=== Excerpt to read ===

Mr. Ramesh Chandak ceased to be an Independent Director of the Company with effect from May 07, 2024, due to the completion of his tenure.

Mr. G. L. Mirchandani and Mr. A.T. Vaswani resigned as Independent Directors of the Company with effect from July 15, 2023 and April 11, 2024, end of day, respectively, on account of their advancing age and related health issues. They have confirmed that there was no material reason other than that mentioned above.

The Board has placed on record its appreciation for the valuable contributions made by Mr. Chandak, Mr. Mirchandani and Mr. Vaswani during their association with the Company.

Appointment i. With a view to diversify/broaden the present Board composition, the Board, on recommendation of the Nomination & Remuneration Committee, had appointed Ms. Neera Saggi as an Additional Director (Non- Executive, Independent) w.e.f. March 27, 2024 and Mr. Vimal Bhandari and Dr. Shirish Sankhe as Additional Directors (Non- Executive, Independent) w.e.f. May 07, 2024, and recommended their appointment as Independent Directors to the Members of the Company.

Ms. Saggi, Mr. Bhandari and Dr. Sankhe have been appointed as Independent Directors of the Company for a period of five years with effect from the abovementioned dates pursuant to the approval of Members of the Company through postal ballot on June 14, 2024.

ii. The Board, on recommendation of the Nomination

& Remuneration Committee, has appointed Mr. Arvind Singh as Additional Director (Non- Executive, Independent) w.e.f. June 01, 2024 and recommended his appointment as Independent Director to the Members of the Company.

Re-appointment i. Mr. Vimal Kejriwal was re-appointed as Managing Director and CEO of the Company with effect from April 01, 2024 for a further period of one year by the Members on August 08, 2023.

The Board, on recommendation of Nomination & Remuneration Committee, at its meeting held on July 26, 2024, has approved the re-appointment of

Mr. Vimal Kejriwal as Managing Director & CEO for a further period of one year w.e.f. April 01, 2025, based on his performance evaluation and recommended the same to the Members of the Company for their approval.

ii. The Board, on recommendation of Nomination

& Remuneration Committee, approved the re-appointment of Mr. Vikram Gandhi and Mr. M. S. Unnikrishnan as Independent Directors of the Company for a second term of five years w.e.f. August 06, 2024 and November 07, 2024, respectively, based on their performance evaluation, and recommended the same to the Members of the Company. The said appointments were approved by the Members through postal ballot on June 14, 2024.

=== Listed entries ===

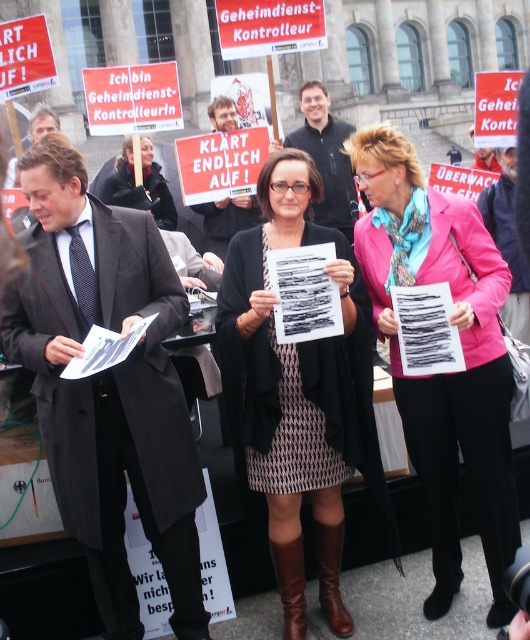
You are a photographer standing in front of the large stone building. You want to take a photo that includes both the point at coordinates point (126, 170) and point (330, 589). Which point should you focus on first to ensure both are in focus?

You should focus on point (126, 170) first because it is closer to you than point (330, 589), ensuring both will be in focus when using a camera with a fixed focal plane.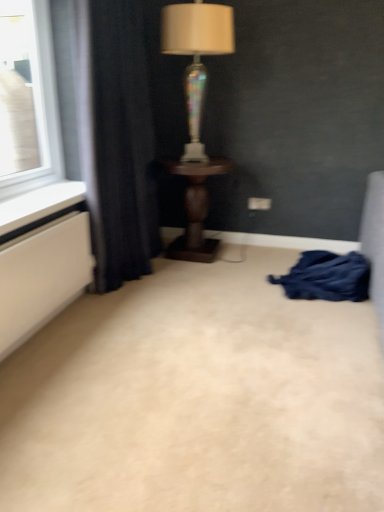
Question: Is dark blue fabric at left to the right of dark blue fabric at lower right from the viewer's perspective?

Choices:
 (A) yes
 (B) no

Answer: (B)

Question: Is dark blue fabric at left next to dark blue fabric at lower right and touching it?

Choices:
 (A) yes
 (B) no

Answer: (B)

Question: Is dark blue fabric at left to the left of dark blue fabric at lower right from the viewer's perspective?

Choices:
 (A) no
 (B) yes

Answer: (B)

Question: From the image's perspective, would you say dark blue fabric at left is positioned over dark blue fabric at lower right?

Choices:
 (A) yes
 (B) no

Answer: (A)

Question: Can you confirm if dark blue fabric at left is taller than dark blue fabric at lower right?

Choices:
 (A) yes
 (B) no

Answer: (A)

Question: From the image's perspective, is beige carpet at center positioned above or below iridescent glass lamp at center?

Choices:
 (A) above
 (B) below

Answer: (B)

Question: Is point (286, 328) closer or farther from the camera than point (196, 95)?

Choices:
 (A) farther
 (B) closer

Answer: (B)

Question: From a real-world perspective, relative to iridescent glass lamp at center, is beige carpet at center vertically above or below?

Choices:
 (A) below
 (B) above

Answer: (A)

Question: Looking at their shapes, would you say beige carpet at center is wider or thinner than iridescent glass lamp at center?

Choices:
 (A) thin
 (B) wide

Answer: (B)

Question: Considering the positions of point (213, 7) and point (264, 480), is point (213, 7) closer or farther from the camera than point (264, 480)?

Choices:
 (A) closer
 (B) farther

Answer: (B)

Question: In terms of width, does iridescent glass lamp at center look wider or thinner when compared to beige carpet at center?

Choices:
 (A) thin
 (B) wide

Answer: (A)

Question: Is iridescent glass lamp at center to the left or to the right of beige carpet at center in the image?

Choices:
 (A) left
 (B) right

Answer: (B)

Question: From a real-world perspective, is iridescent glass lamp at center physically located above or below beige carpet at center?

Choices:
 (A) above
 (B) below

Answer: (A)

Question: From the image's perspective, is dark blue fabric at left positioned above or below dark wood table at center?

Choices:
 (A) below
 (B) above

Answer: (B)

Question: In terms of height, does dark blue fabric at left look taller or shorter compared to dark wood table at center?

Choices:
 (A) tall
 (B) short

Answer: (A)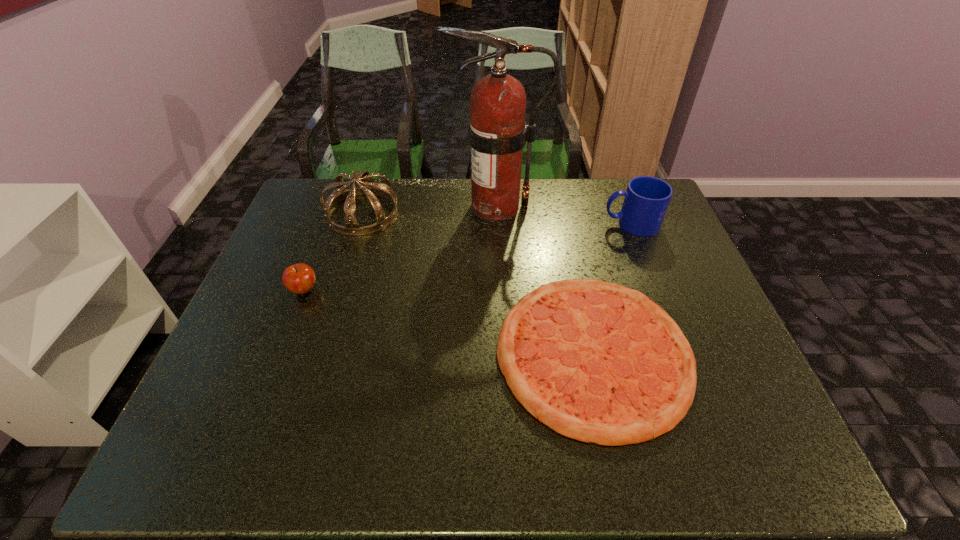
Locate an element on the screen. free space located 0.070m on the side with the handle of the third shortest object is located at coordinates (580, 224).

Where is `free spot located 0.170m on the side with the handle of the third shortest object`? This screenshot has height=540, width=960. free spot located 0.170m on the side with the handle of the third shortest object is located at coordinates (547, 224).

Where is `free space located on the front of the apple`? free space located on the front of the apple is located at coordinates (290, 326).

I want to click on vacant space situated 0.220m on the left of the pizza, so click(401, 353).

This screenshot has width=960, height=540. I want to click on fire extinguisher that is at the far edge, so click(497, 131).

Find the location of a particular element. The height and width of the screenshot is (540, 960). tiara located at the far edge is located at coordinates (367, 187).

You are a GUI agent. You are given a task and a screenshot of the screen. Output one action in this format:
    pyautogui.click(x=<x>, y=<y>)
    Task: Click on the mug present at the far edge
    The image size is (960, 540).
    Given the screenshot: What is the action you would take?
    pyautogui.click(x=646, y=200)

This screenshot has height=540, width=960. What are the coordinates of `object present at the near edge` in the screenshot? It's located at (598, 362).

The height and width of the screenshot is (540, 960). I want to click on tiara that is at the left edge, so click(x=367, y=187).

The width and height of the screenshot is (960, 540). I want to click on apple located in the left edge section of the desktop, so click(x=299, y=278).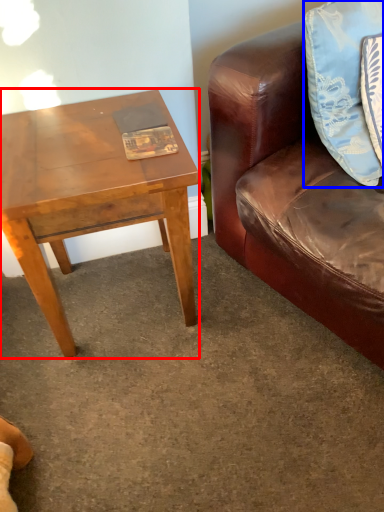
Question: Which of the following is the closest to the observer, coffee table (highlighted by a red box) or pillow (highlighted by a blue box)?

Choices:
 (A) coffee table
 (B) pillow

Answer: (B)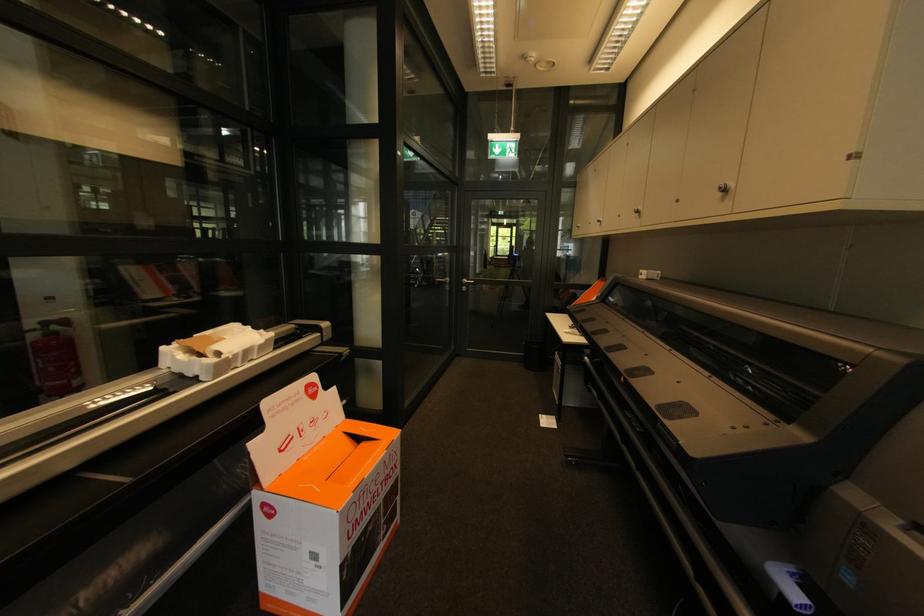
Find where to lift the white styrofoam packaging. Please return your answer as a coordinate pair (x, y).

(214, 351)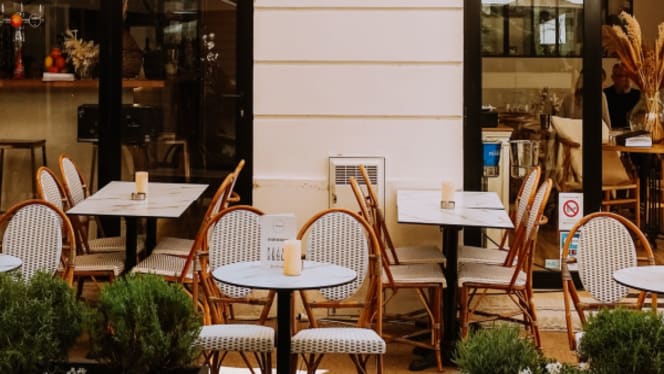
Where is `windows`? The image size is (664, 374). windows is located at coordinates (62, 52), (147, 63), (507, 49), (614, 62).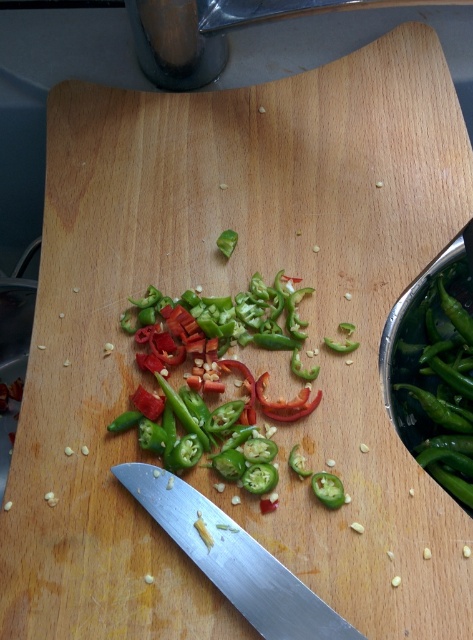
You are preparing a dish and need to cut the green glossy chili pepper at center. You have the silver metallic knife at lower center. Can you use this knife to cut the chili pepper? Explain why or why not based on their sizes.

The silver metallic knife at lower center has a smaller size compared to the green glossy chili pepper at center. Since the knife is smaller, it might not provide enough leverage or stability to effectively cut the larger chili pepper. A larger knife would be more appropriate for this task.

You are preparing a dish and need to move the green glossy chili pepper at center to the right side of the cutting board. Can you lift the chili pepper without moving the silver metallic knife at lower center?

The silver metallic knife at lower center is located below the green glossy chili pepper at center, so lifting the chili pepper would require moving the knife first to create space.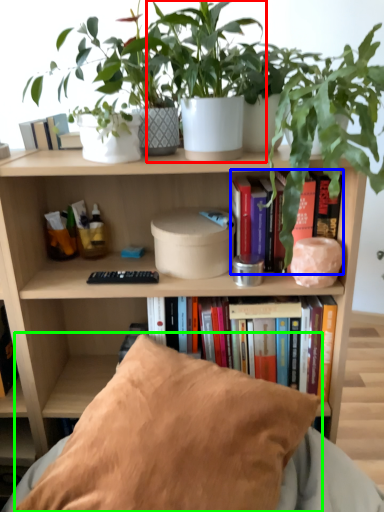
Question: Which is farther away from houseplant (highlighted by a red box)? book (highlighted by a blue box) or pillow (highlighted by a green box)?

Choices:
 (A) book
 (B) pillow

Answer: (B)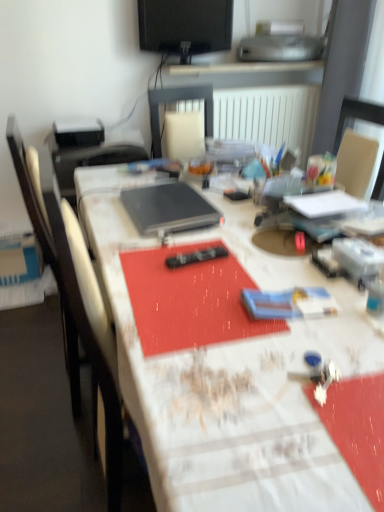
This screenshot has height=512, width=384. Identify the location of vacant space to the right of black matte laptop at center. (242, 217).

===

- Activity list:
A. List every person named in the passage on board changes as appointed an Additional Director (Non-Executive, Independent), with the effective date given for each.
B. Carry the passage on board changes forward from its final sentence, writing what would come next.

- Results for the exercise:
A.
Ms. Neera Saggi, March 27, 2024
Mr. Vimal Bhandari, May 07, 2024
Dr. Shirish Sankhe, May 07, 2024
Mr. Arvind Singh, June 01, 2024

B.
In terms of the provisions of the Act and the SEBI Listing Regulations, the Nomination & Remuneration Committee, after reviewing and evaluating the composition of the Board, including the skills, knowledge and experience of the Directors had recommended the aforesaid appointments/ re-appointments to the Board.

Additionally, pursuant to the provisions of sub-section (6) of Section 152 of the Act and Articles of Association of the Company, Mr. Harsh. V. Goenka, Chairman, is liable to retire by rotation at the ensuing Annual General Meeting and being eligible, has offered himself for re-appointment.

The agenda items with respect to the appointment/re-appointment of Mr. Harsh. V. Goenka, Mr. Vimal Kejriwal and Mr. Arvind Singh, along with their brief resume, expertise and other details as required in terms of sub-regulation (3) of Regulation 36 of the SEBI Listing Regulations and Secretarial Standard - 2 on General Meetings, forms part of the Notice convening the ensuing Annual General Meeting.

12.2 Key Managerial Personnel (KMP)

Pursuant to the provisions of sub-section (51) of Section 2 and Section 203 of the Act read with the Rules framed thereunder, the following persons are the Key Managerial Personnel of the Company as on March 31, 2024:

1. Mr. Vimal Kejriwal, Managing Director & CEO;

2. Mr. Rajeev Aggarwal, Chief Financial Officer; and

3. Mr. Amit Kumar Gupta, Company Secretary.

Mr. Amit Kumar Gupta resigned as the Company Secretary and Compliance Officer of the Company w.e.f. May 09, 2024. Mr. Suraj Eksambekar was designated as Compliance Officer of the Company in terms of the SEBI Listing Regulations with effect from May 10, 2024 and was appointed as the Company Secretary w.e.f. July 26, 2024.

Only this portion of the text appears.